▶ [Task to complete] Could you extract the Ubuntu installation instructions below in full, word for word?

Skip over this section if you are working with JupyterHub, for now. This is only to provide you with the necessary information to work on an Ubuntu system. (Be aware that even though Python is platform independent, there are system-specific differences. I will not give support for Windows installation. We are also able to test and correct your code if you developed on Windows. Please use Unix for development if working outside of JupyterHub.)

On Ubuntu, install python3, pip, and numpy with:

`
sudo apt-get update
sudo apt-get upgrade
sudo apt-get install python3 python3-pip python3-numpy 
`

(The first two lines will bring your system up to date prior installation.)

For using biopython, install via pip:

`
pip3 install biopython
`

If installation of biopython via pip fails because your system cannot access online repositories for package download (we observed this when Ubuntu is run as a virtual machine within Windows, and Windows runs a firewall), do the following:


 1)  Download the package sources from \url{https://biopython.org/wiki/Download}, the file could be called \texttt{biopython-1.72.tar.gz}.

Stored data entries
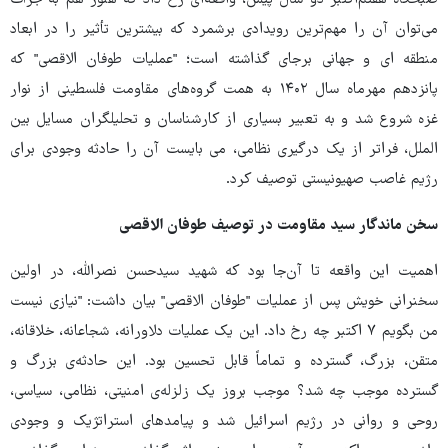
می‌توان آن را مهم‌ترین رویدادی برشمرد که بیشترین تأثیر را در ابعاد
منطقه ای و جهانی برجای گذاشته است؛ "عملیات طوفان الاقصی" که
پانزدهم مهرماه سال ۱۴۰۲ به همت گروه‌های مقاومت فلسطینی از نوار
غزه شروع شد و به تعبیر بسیاری از کارشناسان و تحلیلگران مسایل بین
الملل، فراتر از یک درگیری نظامی، می بایست آن را حادثه وجودی برای
رژیم غاصب صهیونیستی توصیف کرد.
سخن ماندگار سید مقاومت در توصیف طوفان الاقصی
اهمیت این واقعه تا آن‌جا بود که شهید سیدحسن نصرالله، در اولین
سخنرانی خویش پس از عملیات "طوفان الاقصی" بیان داشت: "نیازی نیست
من بگویم ۷ اکتبر چه رخ داد. این یک عملیات دلاورانه، شجاعانه، خلاقانه،
متقن، بزرگ، گسترده و تماماً قابل تحسین بود. این حادثه‌ی بزرگ و
گسترده موجب چه شد؟ موجب بروز یک زلزله‌ی امنیتی، نظامی، سیاسی،
روحی و روانی در رژیم اسرائیل شد و پیامدهای استراتژیک و وجودی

▶ [Result]
Skip over this section if you are working with JupyterHub, for now. This is only to provide you with the necessary information to work on an Ubuntu system. (Be aware that even though Python is platform independent, there are system-specific differences. I will not give support for Windows installation. We are also able to test and correct your code if you developed on Windows. Please use Unix for development if working outside of JupyterHub.)

On Ubuntu, install python3, pip, and numpy with:

`
sudo apt-get update
sudo apt-get upgrade
sudo apt-get install python3 python3-pip python3-numpy 
`

(The first two lines will bring your system up to date prior installation.)

For using biopython, install via pip:

`
pip3 install biopython
`

If installation of biopython via pip fails because your system cannot access online repositories for package download (we observed this when Ubuntu is run as a virtual machine within Windows, and Windows runs a firewall), do the following:


 1)  Download the package sources from \url{https://biopython.org/wiki/Download}, the file could be called \texttt{biopython-1.72.tar.gz}.